### Supplied text
╔══

Search for Beauty is a 1934 pre-Code dramedy film, with some musical Busby Berkeley-esque athletic sequences, directed by Erle C. Kenton and starring Buster Crabbe and Ida Lupino (the film was released shortly before Lupino's 16th birthday). They play a pair of lovers and aquatic champion Olympians (he a swimmer, she a diver) who become the face of a health magazine, which over their objections is turned into a "skin" rag. Armstrong and Michael portray ex-cons with the 'scheme' (and both have designs to break up the loving couple for themselves), and Gleason is their cohort. In his first few scenes Crabbe promotes exercise: "Get off your (pause) 'feet' and get on them!"

Cast

Buster Crabbe as Don Jackson
Ida Lupino as Barbara Hilton
Robert Armstrong as Larry Williams
James Gleason as Dan Healy, the 'publisher'
Toby Wing as Sally Palmer, Barbara's cousin
Gertrude Michael as Jean Strange
Bradley Page as Joe Garrett
Frank McGlynn, Sr. as Rev. Rankin
Nora Cecil as Miss Pettigrew
Virginia Hammond as Mrs. Archibald Henderson-James 
Eddie Gribbon as Adolph Knockler 
James B. 'Pop' Kenton as Caretaker
Lynn Bari as Beauty Contest Entrant (uncredited)

╚══

### Information supplied
╔══

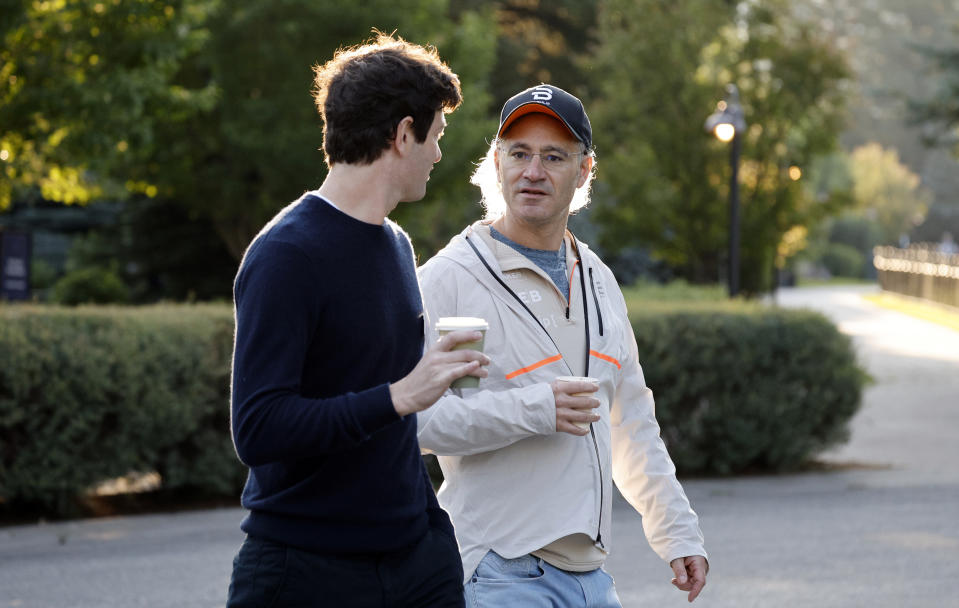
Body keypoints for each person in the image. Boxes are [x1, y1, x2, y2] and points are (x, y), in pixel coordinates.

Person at [417, 84, 709, 606]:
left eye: (553, 156)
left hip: (592, 580)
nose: (533, 171)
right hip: (498, 573)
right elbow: (417, 425)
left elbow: (632, 423)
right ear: (496, 161)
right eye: (519, 153)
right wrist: (534, 408)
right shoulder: (450, 279)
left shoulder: (598, 279)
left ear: (584, 171)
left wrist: (676, 532)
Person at [227, 33, 490, 608]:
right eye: (436, 137)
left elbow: (379, 398)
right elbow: (258, 429)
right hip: (306, 570)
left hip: (415, 560)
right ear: (402, 135)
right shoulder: (285, 254)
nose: (439, 155)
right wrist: (397, 396)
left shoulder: (395, 244)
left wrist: (432, 533)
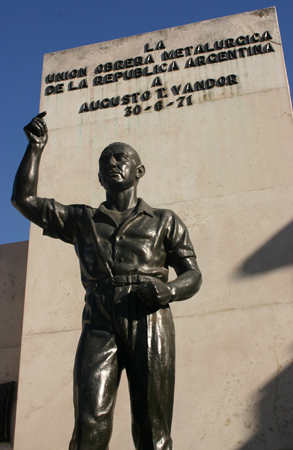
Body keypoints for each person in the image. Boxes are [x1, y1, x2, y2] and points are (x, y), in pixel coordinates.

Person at [12, 112, 202, 450]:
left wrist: (169, 289)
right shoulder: (81, 219)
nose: (113, 162)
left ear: (138, 171)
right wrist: (35, 149)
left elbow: (193, 275)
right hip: (100, 320)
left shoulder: (164, 221)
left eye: (121, 157)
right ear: (99, 177)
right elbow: (23, 200)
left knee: (152, 428)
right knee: (89, 425)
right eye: (106, 161)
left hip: (149, 316)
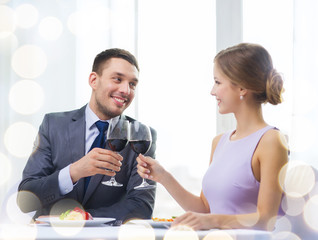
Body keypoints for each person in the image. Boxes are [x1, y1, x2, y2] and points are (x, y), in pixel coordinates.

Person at [137, 43, 288, 230]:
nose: (212, 91)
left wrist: (214, 221)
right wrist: (164, 177)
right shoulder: (219, 142)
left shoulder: (271, 141)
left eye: (218, 82)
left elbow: (266, 219)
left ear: (242, 88)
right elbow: (205, 209)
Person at [17, 48, 157, 222]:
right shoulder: (53, 125)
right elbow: (25, 200)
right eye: (118, 79)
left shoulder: (141, 136)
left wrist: (82, 218)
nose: (126, 90)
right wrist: (73, 172)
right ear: (93, 80)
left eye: (132, 84)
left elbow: (142, 207)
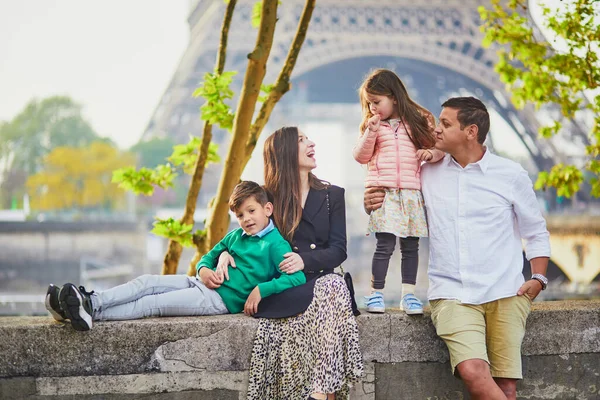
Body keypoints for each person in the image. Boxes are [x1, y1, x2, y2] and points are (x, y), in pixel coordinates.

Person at [364, 97, 551, 400]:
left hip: (506, 291)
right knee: (474, 371)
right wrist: (371, 201)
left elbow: (535, 231)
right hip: (451, 292)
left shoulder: (510, 174)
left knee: (506, 388)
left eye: (445, 124)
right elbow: (395, 199)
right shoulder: (424, 172)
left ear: (471, 131)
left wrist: (538, 278)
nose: (436, 130)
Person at [218, 127, 362, 400]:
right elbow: (242, 234)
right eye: (301, 140)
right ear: (284, 152)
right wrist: (226, 254)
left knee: (331, 283)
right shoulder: (266, 198)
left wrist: (303, 259)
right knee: (333, 289)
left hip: (319, 285)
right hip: (283, 289)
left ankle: (319, 393)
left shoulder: (334, 195)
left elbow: (338, 251)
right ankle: (324, 394)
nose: (312, 143)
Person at [44, 181, 306, 331]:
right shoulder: (236, 236)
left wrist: (262, 289)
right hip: (198, 282)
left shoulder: (276, 245)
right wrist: (204, 270)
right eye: (240, 215)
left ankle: (89, 312)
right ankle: (89, 302)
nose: (246, 219)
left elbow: (297, 278)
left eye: (251, 211)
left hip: (218, 300)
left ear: (267, 209)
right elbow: (207, 257)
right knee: (145, 282)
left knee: (152, 304)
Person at [353, 68, 444, 314]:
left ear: (393, 96)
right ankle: (376, 294)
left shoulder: (416, 122)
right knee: (384, 245)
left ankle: (409, 295)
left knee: (410, 246)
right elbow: (361, 156)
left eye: (376, 102)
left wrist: (430, 154)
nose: (372, 108)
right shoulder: (372, 127)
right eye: (369, 103)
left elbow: (438, 149)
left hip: (411, 193)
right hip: (385, 193)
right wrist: (371, 130)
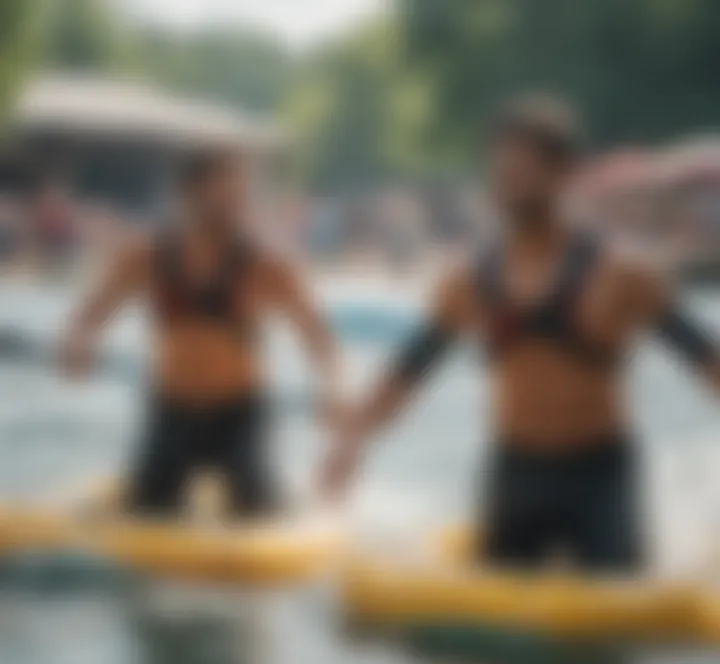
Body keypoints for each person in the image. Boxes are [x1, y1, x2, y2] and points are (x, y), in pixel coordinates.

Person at [322, 94, 720, 573]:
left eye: (521, 170)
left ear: (563, 172)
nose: (507, 183)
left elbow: (704, 358)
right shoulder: (469, 281)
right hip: (516, 475)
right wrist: (351, 443)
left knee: (607, 627)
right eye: (500, 170)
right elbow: (408, 371)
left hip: (598, 478)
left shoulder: (623, 275)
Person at [60, 148, 342, 518]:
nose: (241, 201)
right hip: (170, 412)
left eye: (242, 192)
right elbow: (88, 318)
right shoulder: (146, 256)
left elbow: (320, 339)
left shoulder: (267, 264)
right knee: (150, 513)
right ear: (190, 194)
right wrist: (80, 344)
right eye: (228, 192)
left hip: (239, 417)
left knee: (255, 511)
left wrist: (333, 389)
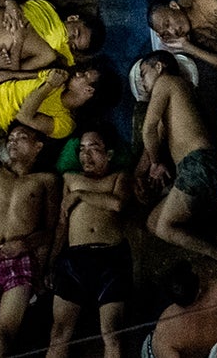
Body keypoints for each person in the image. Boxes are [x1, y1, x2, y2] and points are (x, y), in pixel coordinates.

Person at [138, 52, 217, 272]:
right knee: (153, 222)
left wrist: (156, 163)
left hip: (198, 163)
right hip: (196, 166)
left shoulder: (167, 82)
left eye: (143, 75)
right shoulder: (178, 94)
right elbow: (156, 136)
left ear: (159, 66)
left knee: (165, 227)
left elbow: (147, 130)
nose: (142, 84)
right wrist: (140, 173)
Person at [0, 123, 60, 358]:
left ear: (38, 146)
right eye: (10, 137)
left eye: (21, 137)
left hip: (21, 261)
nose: (13, 141)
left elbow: (50, 230)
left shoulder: (46, 180)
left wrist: (25, 245)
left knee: (2, 339)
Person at [47, 129, 133, 358]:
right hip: (74, 260)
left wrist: (81, 195)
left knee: (112, 334)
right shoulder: (69, 179)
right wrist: (52, 260)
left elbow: (117, 205)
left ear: (109, 154)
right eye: (82, 149)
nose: (86, 155)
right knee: (58, 333)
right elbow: (62, 225)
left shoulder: (119, 177)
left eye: (94, 148)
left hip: (111, 259)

╚══

### Work required
Translate this sentence from the Search for Beauty film summary into Spanish: "They play a pair of lovers and aquatic champion Olympians (he a swimmer, she a diver) who become the face of a health magazine, which over their objections is turned into a "skin" rag."

### Answer space
Interpretan a una pareja de enamorados y campeones olímpicos acuáticos (él nadador, ella clavadista) que se convierten en la imagen de una revista de salud, la cual, pese a sus objeciones, se transforma en una revistucha "de desnudos".